Reading text:
Clots in EDTA ‘lavender top' blood samples

Clots in EDTA ‘lavender top' blood samples
27 February 2019
Danny Gaskin (@danieltgaskin) and Ola Yahaya (@molayahaya) discuss the formation of clots in EDTA ‘lavender top' blood samples and how to avoid them

In the laboratory, we often receive phone calls from our clinical colleagues with questions about decisions we have made that might affect their patient’s care. For example, enquiries about why we have rejected a sample or why we were unable to provide a particular result due to a pre-analytical or technical error.

In this series of short articles, we want to try and address some of the most common questions we get asked. Our aim is to educate the wider workforce in a way that is simple to understand, about the decisions we make in the laboratory, with the hope that with a greater understanding the number of avoidable errors will be reduced.

In this article, we explore why clots might form in EDTA ‘lavender top’ blood tubes after venepuncture and how, with an understanding of mechanisms involved, these clots can in most cases be avoided. 

For healthcare professionals working on the frontline, collecting a blood sample to send off to the laboratory for tests is common practice. Unfortunately, accessing your patient’s records to check for results, only to realise that the sample was not processed because it had clotted prior to analysis is also not too unfamiliar. This means that results are inevitably delayed and usually with negative consequences on your workload, and more importantly, the appropriate and timely care of your patients.

In the haematology laboratory, when we receive requests for investigations, for example the full blood count (FBC)we carry out pre-analytical sample integrity checks, and we often observe that a clot has formed within the sample tube. For haematological investigations that require either the counting or examination of individual blood cells, a blood clot of any size that forms within the tube can cause alterations to the cellular composition of the specimen, making any data collected unreliable. In other words, it achieves very little to process or provide a report on these samples because results produced from a clotted sample will not accurately reflect the in-vivo status of your patient and this is the reason why we would ‘reject’ such specimens.

What this exercise asks:
**A)** According to the article on clots in EDTA tubes, why does the haematology laboratory reject clotted samples?
**B)** Resume the article on clots in EDTA tubes from where it stops.
The entries come from a separate source unrelated to the article on clots in EDTA tubes.

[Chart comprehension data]
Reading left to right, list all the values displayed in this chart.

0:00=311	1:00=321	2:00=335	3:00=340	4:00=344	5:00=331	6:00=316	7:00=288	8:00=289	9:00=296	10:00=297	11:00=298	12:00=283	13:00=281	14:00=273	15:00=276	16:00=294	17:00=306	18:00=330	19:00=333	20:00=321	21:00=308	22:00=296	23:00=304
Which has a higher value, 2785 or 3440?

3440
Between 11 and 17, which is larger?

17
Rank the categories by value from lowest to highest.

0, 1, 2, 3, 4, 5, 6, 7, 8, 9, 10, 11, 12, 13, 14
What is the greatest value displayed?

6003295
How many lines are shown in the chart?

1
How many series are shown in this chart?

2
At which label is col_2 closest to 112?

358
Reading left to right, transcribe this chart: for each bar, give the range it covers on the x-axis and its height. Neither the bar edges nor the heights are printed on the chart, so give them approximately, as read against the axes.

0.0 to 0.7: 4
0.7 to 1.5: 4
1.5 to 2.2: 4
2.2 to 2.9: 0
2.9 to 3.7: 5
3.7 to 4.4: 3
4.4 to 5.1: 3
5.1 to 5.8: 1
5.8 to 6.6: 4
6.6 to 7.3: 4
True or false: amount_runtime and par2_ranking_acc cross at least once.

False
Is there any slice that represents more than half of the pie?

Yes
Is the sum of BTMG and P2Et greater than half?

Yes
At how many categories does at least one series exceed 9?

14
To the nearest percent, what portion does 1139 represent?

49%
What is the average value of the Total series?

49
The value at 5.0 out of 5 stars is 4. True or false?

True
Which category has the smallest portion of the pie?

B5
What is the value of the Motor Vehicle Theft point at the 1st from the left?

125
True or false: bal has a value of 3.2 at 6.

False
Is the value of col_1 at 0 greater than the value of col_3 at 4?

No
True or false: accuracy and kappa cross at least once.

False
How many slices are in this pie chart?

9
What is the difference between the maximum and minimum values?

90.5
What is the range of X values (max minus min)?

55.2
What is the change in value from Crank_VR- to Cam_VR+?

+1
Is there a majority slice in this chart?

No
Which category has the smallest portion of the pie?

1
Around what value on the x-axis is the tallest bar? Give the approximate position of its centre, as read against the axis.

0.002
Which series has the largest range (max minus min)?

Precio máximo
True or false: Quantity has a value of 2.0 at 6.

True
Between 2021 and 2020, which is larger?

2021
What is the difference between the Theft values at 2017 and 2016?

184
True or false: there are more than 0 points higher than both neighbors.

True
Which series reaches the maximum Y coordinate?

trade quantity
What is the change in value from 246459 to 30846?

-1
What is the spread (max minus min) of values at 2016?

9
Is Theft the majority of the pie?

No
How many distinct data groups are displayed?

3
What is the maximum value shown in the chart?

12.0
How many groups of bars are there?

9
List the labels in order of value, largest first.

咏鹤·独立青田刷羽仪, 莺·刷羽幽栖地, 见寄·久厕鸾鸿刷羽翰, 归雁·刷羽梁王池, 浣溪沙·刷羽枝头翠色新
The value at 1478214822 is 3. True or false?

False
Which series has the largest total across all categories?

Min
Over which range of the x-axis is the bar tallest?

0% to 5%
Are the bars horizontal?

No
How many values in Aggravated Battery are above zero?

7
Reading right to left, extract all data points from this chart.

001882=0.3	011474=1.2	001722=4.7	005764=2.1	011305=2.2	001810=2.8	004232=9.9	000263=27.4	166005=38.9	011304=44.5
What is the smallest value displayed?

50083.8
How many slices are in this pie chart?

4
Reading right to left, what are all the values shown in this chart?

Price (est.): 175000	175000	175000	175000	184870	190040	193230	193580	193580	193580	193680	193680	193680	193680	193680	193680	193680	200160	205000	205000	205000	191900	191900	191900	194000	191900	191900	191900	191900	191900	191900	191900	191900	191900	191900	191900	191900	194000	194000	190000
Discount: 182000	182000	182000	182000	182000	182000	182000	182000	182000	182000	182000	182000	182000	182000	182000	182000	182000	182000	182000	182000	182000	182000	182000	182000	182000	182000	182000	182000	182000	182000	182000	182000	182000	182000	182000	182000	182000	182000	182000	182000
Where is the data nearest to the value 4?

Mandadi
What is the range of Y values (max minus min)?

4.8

Activity answers:
**A)** Results from a clotted sample will not accurately reflect the in-vivo status of the patient.

**B)**
In order to get a true understanding about the mechanisms involved, we first need to go back to basics with blood tubes. These tubes have different coloured lids for good reasons. It’s important to know that the different colours represent different additives inside the tubes and these colours are denoted by an international standard (ISO 6710:2017). These are designed to preserve and protect the integrity of blood samples pre-, post- and during analysis. It’s important that the appropriate additive is selected when collecting the blood sample for a particular pathology investigation. Selecting the wrong colour top, and therefore the wrong additive could result in clinically significant inaccuracies in the results that are reported, with potentially serious medical consequences.

As haematology scientists, in this article we’re going to explore why these clots can sometimes form in samples collected for haematology investigations, which, for the vast majority of tests, are collected into ‘lavender top’ specimen tubes that contain the anticoagulant Ethylenediaminetetraacetic acid, or ‘EDTA’ for short.

Now let’s take a look at what a clot actually is. To understand this, we’re going to revisit coagulation. Coagulation is a complex aspect of an even more complex process called haemostasis. In normal physiological conditions, it is an inherent property of the blood to prevent excessive blood loss, following damage to blood vessels. In a healthy person, this process kicks into play almost immediately after sustaining damage to the endothelial tissue that lines blood vessels. A very common cause of this damage is venepuncture.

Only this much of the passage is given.